Did you ever wonder what’s inside the wealthy Lebanese Sursock family abode? Well, here comes your chance to find out.
The Sursock Palace was built by Moïse Sursock in 1860 in a traditional Lebanese style of architecture. It was recognized as one of the city’s grandest town houses and nowadays it is the largest private palace of that period that is still intact in Beirut.
Surrounded by a lush garden and provided with a big library having mahogany panels, the palace is located in Ashrafieh’s Rue Sursock. The garden sometimes hosts beautiful events.
You can find mid-nineteenth century plasterwork similar to that of the same era in Sicily, as well as marble steps, pillars and a terrace. Some of the walls inside the grand salon, the several dining and living rooms and inside the great hall are decorated with Flemish tapestries from the 15th to 17th centuries.
Today’s owner is Lady Yvonne Cochrane Sursock, the granddaughter of the original owner and an advocate for preserving historic buildings in the country. It was her father Alfred Bey Sursock who increased the size of the gardens and improved the collections of pictures, carpets and other art objects, which are amongst the finest and best preserved in the Middle East. The Palace houses a large collection of Italian pictures from the 16th and 17th centuries, contemporary Lebanese art and antique Lebanese jewelry.

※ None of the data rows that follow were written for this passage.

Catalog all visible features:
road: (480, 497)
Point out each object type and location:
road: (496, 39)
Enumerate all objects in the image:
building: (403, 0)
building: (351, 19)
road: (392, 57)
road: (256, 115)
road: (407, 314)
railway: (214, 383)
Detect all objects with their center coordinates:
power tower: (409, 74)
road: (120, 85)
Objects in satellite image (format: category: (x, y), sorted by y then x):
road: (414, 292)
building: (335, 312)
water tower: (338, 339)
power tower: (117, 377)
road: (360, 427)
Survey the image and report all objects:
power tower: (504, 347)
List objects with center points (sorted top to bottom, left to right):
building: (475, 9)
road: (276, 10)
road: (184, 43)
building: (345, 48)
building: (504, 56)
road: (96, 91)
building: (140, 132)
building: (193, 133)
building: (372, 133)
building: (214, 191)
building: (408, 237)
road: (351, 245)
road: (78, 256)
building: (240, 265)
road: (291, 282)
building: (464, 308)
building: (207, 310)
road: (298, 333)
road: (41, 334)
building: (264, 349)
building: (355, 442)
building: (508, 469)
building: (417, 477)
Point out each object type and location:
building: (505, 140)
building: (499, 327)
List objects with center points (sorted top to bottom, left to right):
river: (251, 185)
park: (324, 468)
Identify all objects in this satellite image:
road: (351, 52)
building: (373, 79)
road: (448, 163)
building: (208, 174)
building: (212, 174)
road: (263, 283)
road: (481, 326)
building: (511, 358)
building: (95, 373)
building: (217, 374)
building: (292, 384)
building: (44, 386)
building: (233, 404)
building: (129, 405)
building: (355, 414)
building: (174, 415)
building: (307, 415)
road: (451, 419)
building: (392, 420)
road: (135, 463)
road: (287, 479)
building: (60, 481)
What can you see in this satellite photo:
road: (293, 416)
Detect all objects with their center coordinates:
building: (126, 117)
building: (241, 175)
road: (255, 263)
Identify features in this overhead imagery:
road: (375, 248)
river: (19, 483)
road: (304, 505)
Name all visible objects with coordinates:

Alfred Bey Sursock also found a collection of glass mostly from the second century A.D. and still in good condition in the rock tombs under his garden. Unfortunately, during the war the great art collection was destroyed. Lady Cochrane also had to restore a dining room which was heavily damaged.
The visitor’s kiosk in the garden is even older than the main house and was turned into a Hamam when the Palace was built. The huge garden is today the biggest in the whole city.
The Sursock family, originally came from Constantinople. The Sursocks have been recorded as living in Beirut since 1714. The family became wealthy in the beginning of the 19th century with their successful wheat and cotton empire extending from Turkey to Egypt. Later they manufactured cotton mills.